Different systems
Re: “Try walk the talk” (PostBag, Dec 18).
Samuel Wright, thank you for that warm response to my recent letter responding to your own.
I also concur with your belief in the excellence of the Swiss conscription system. If Thailand also has such a system where all able-bodied citizens of a certain age are required to do the same form of military service irrespective of family status or wealth, I would also think that will be perfectly acceptable to Thailand.
However, that system of universal conscription, where citizens from varied backgrounds get to meet in close quarters for an extended period, sharing experience that included learning of their compatriots very varied life experiences, is radically different to the status quo conscription system you appeared to support. The historical facts are perfectly clear: the current Thai conscription system has proved itself not a force for democratisation but one for enabling coups against democracy.

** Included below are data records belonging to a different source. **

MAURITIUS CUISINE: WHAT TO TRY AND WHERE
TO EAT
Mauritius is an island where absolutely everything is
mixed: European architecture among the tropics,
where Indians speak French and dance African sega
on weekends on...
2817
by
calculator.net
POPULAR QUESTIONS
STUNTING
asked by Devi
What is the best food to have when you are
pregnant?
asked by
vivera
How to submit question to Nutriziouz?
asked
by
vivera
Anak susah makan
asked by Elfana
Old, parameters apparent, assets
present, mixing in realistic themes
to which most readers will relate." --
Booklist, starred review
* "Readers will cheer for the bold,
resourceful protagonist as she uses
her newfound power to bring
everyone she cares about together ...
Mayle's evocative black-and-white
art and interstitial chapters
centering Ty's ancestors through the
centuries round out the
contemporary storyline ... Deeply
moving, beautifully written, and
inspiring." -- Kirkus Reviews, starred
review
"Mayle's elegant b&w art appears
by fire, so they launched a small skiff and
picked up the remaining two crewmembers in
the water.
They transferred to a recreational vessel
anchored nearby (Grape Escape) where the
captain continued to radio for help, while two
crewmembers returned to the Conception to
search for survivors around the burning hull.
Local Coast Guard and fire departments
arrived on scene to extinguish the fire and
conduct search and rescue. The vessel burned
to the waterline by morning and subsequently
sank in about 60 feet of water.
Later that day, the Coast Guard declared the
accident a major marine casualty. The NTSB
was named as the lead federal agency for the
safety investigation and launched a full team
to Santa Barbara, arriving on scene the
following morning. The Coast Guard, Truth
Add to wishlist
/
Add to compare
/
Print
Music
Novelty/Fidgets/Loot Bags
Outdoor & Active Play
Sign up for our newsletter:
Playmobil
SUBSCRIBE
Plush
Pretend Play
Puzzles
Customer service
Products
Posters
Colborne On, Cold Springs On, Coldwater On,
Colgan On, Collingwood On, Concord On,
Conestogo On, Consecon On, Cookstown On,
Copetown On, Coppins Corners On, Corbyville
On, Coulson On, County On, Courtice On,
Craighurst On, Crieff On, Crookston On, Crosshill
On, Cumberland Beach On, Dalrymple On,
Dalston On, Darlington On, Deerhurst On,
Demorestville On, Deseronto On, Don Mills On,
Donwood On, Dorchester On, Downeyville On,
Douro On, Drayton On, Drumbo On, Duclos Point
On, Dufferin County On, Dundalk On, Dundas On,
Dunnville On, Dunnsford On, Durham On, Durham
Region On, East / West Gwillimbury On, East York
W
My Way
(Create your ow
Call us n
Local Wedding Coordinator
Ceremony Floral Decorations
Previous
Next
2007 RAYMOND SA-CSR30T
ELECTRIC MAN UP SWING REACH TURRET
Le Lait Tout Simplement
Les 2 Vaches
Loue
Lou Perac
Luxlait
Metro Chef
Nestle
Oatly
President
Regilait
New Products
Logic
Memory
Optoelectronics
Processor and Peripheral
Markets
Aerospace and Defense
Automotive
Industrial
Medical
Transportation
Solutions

I would also suggest the conscripts get history classes which analyse how the series of military coups committed by those who proved themselves disloyal to the nation’s constitutions have impeded Thailand’s growth not only politically and socially, but also morally and economically, as noted by former Prime Minister Anand Panyarachun (BP, March 6), who was himself installed as prime minister as a result of a coup that had yet again overthrown the people’s democratic constitution.
Also worth remembering is that it was Prime Minister Anand who gifted the Thai nation what was arguably its best permanent constitution to date. Naturally, two further coups were then committed by the conscript-fed military to dismantle that most popular people’s constitution.